The work evolved between 2006 - 2015 at the Chair of Water Resources Management and Modeling of Hydrosystems, Department Civil Engineering, School VI Plannung Building Environment, Technische Universität Berlin

Day of scientific discussion: 26. June 2015


  • Prof. Dr.-Ing. Matthias Barjenbruch, Technische Universität Berlin
  • Prof. Dr.-Ing. Reinhard Hinkelmann, Technische Universität Berlin
  • apl. Prof. Dr.-Ing. habil. Frank Molkenthin, Brandenburgische Technische Universität Cottbus



Software integration in hydroinformatics is challenging and the proposed solutions are often very project specific. Attempts have been made to overcome this problem, but further effort is needed. The aim of this work is to develop an approach that simplifies software integration in hydroinformatics. Current modelling software was analysed and common requirements were identified. It is argued that component-based architecture founded upon a generic metamodel, in which the components, their behaviour and their relations are specified, would overcome fundamental problems.

To prove this hypothesis, a modelling system has been developed that is based on a metamodelling framework. It combines numerical process simulation with geospatial data analysis and enables flexible model coupling and integration. A layer concept was introduced, whereby a layer is a representation
of an autonomous subsystem. Layers reduce the complexity of the overall system while keeping specialised knowledge encapsulated and accessible to others.

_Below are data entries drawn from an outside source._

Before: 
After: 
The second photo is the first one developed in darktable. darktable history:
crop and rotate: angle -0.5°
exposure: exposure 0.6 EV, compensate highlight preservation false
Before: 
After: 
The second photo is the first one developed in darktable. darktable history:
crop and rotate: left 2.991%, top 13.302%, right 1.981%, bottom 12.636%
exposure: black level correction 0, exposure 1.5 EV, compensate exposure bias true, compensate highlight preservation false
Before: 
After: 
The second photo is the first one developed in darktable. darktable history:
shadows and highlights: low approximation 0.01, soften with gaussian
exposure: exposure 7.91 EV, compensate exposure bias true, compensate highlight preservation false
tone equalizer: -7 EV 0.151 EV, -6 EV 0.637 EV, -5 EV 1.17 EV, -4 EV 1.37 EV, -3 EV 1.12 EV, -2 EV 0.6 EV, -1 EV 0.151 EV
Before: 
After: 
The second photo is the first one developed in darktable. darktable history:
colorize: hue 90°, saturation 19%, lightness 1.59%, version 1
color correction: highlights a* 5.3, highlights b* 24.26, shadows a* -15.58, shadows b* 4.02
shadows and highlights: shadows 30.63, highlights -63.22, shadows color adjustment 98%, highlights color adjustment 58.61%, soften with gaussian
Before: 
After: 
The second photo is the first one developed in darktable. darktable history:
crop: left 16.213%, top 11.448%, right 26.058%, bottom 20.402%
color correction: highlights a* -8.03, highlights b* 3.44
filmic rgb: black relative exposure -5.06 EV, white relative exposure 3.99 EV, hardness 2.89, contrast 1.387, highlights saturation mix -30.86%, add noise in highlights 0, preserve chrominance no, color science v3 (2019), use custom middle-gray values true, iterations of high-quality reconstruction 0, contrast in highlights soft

The behaviour and state of a layer can be altered by means of specific implemented algorithms, whereby generalised element mapping and data transformation of interacting layers are provided.

The modelling system was successfully employed for hydroinformatics applications, whereby specific layers for the simulation of surface flow, tracer transport and the analysis of geospatial data have been realised. Applications include: the adaptive simulation of coupled processes, the software integration of distributed simulation systems, the simulation of a contaminant spreading within an urban river, a dam break scenario and the simulation of a rainfall-runoff event within a small alpine catchment.